◆ **EXERCISE INPUT**:
———

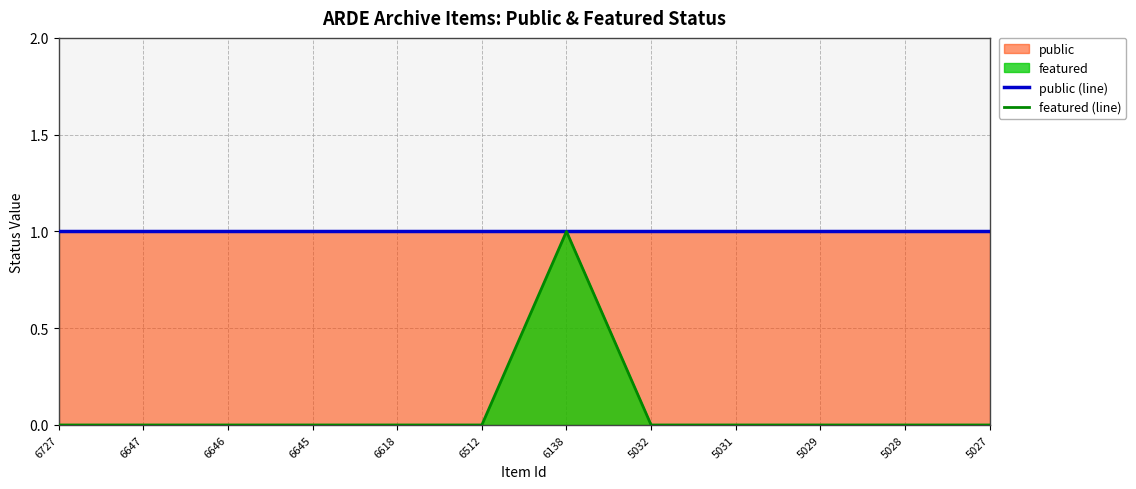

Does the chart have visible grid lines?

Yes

———

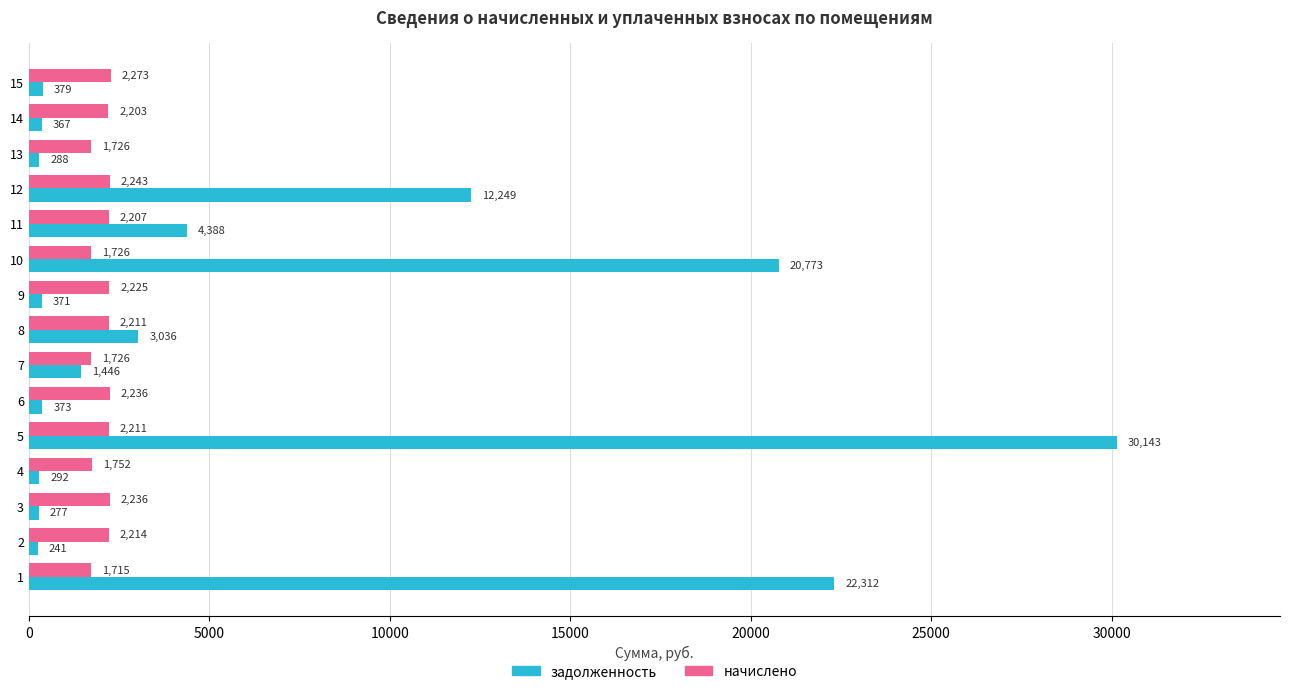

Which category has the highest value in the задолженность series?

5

———

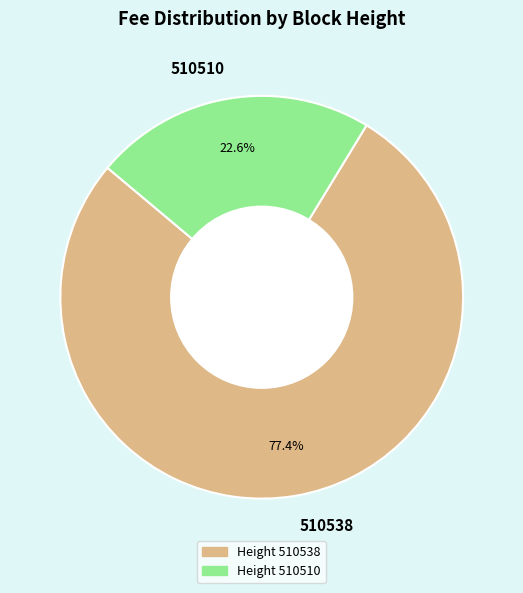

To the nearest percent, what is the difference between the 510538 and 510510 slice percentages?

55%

———

Which lines in the rows above contain the word "grid"? Copy each of them out in full.

◆ **WRITTEN REPLY**:
Does the chart have visible grid lines?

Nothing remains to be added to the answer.